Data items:

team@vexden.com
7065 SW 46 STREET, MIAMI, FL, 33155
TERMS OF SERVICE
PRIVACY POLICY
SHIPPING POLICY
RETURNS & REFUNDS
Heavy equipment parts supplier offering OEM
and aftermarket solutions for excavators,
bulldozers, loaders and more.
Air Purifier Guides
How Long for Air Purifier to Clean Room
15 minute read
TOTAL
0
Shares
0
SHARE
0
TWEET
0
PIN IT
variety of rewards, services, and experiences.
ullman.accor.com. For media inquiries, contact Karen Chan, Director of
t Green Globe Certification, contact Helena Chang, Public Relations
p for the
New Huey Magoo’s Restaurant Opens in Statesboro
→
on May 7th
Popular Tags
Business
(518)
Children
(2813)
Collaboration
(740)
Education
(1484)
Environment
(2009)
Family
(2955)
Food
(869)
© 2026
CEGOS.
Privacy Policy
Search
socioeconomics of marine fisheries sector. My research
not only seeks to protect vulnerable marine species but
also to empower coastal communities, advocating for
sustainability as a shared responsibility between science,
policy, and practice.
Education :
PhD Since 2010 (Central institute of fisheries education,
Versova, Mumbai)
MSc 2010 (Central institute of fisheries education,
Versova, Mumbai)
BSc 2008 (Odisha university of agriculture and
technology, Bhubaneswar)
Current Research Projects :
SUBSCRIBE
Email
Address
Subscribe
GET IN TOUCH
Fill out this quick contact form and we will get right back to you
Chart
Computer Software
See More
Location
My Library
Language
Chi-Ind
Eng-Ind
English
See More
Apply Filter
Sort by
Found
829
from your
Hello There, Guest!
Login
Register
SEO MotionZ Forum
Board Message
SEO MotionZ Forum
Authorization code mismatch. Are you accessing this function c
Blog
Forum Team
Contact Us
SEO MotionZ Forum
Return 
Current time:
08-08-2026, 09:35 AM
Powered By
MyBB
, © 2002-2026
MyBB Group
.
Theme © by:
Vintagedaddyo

WHAT YOU WILL DO: Can you rewrite the text of each record as a JSON list of strings, with one string per line and no blank lines?

ANSWER BOX:
[
  "team@vexden.com",
  "7065 SW 46 STREET, MIAMI, FL, 33155",
  "TERMS OF SERVICE",
  "PRIVACY POLICY",
  "SHIPPING POLICY",
  "RETURNS & REFUNDS",
  "Heavy equipment parts supplier offering OEM",
  "and aftermarket solutions for excavators,",
  "bulldozers, loaders and more.",
  "Air Purifier Guides",
  "How Long for Air Purifier to Clean Room",
  "15 minute read",
  "TOTAL",
  "0",
  "Shares",
  "0",
  "SHARE",
  "0",
  "TWEET",
  "0",
  "PIN IT",
  "variety of rewards, services, and experiences.",
  "ullman.accor.com. For media inquiries, contact Karen Chan, Director of",
  "t Green Globe Certification, contact Helena Chang, Public Relations",
  "p for the",
  "New Huey Magoo’s Restaurant Opens in Statesboro",
  "→",
  "on May 7th",
  "Popular Tags",
  "Business",
  "(518)",
  "Children",
  "(2813)",
  "Collaboration",
  "(740)",
  "Education",
  "(1484)",
  "Environment",
  "(2009)",
  "Family",
  "(2955)",
  "Food",
  "(869)",
  "© 2026",
  "CEGOS.",
  "Privacy Policy",
  "Search",
  "socioeconomics of marine fisheries sector. My research",
  "not only seeks to protect vulnerable marine species but",
  "also to empower coastal communities, advocating for",
  "sustainability as a shared responsibility between science,",
  "policy, and practice.",
  "Education :",
  "PhD Since 2010 (Central institute of fisheries education,",
  "Versova, Mumbai)",
  "MSc 2010 (Central institute of fisheries education,",
  "Versova, Mumbai)",
  "BSc 2008 (Odisha university of agriculture and",
  "technology, Bhubaneswar)",
  "Current Research Projects :",
  "SUBSCRIBE",
  "Email",
  "Address",
  "Subscribe",
  "GET IN TOUCH",
  "Fill out this quick contact form and we will get right back to you",
  "Chart",
  "Computer Software",
  "See More",
  "Location",
  "My Library",
  "Language",
  "Chi-Ind",
  "Eng-Ind",
  "English",
  "See More",
  "Apply Filter",
  "Sort by",
  "Found",
  "829",
  "from your",
  "Hello There, Guest!",
  "Login",
  "Register",
  "SEO MotionZ Forum",
  "Board Message",
  "SEO MotionZ Forum",
  "Authorization code mismatch. Are you accessing this function c",
  "Blog",
  "Forum Team",
  "Contact Us",
  "SEO MotionZ Forum",
  "Return ",
  "Current time:",
  "08-08-2026, 09:35 AM",
  "Powered By",
  "MyBB",
  ", © 2002-2026",
  "MyBB Group",
  ".",
  "Theme © by:",
  "Vintagedaddyo"
]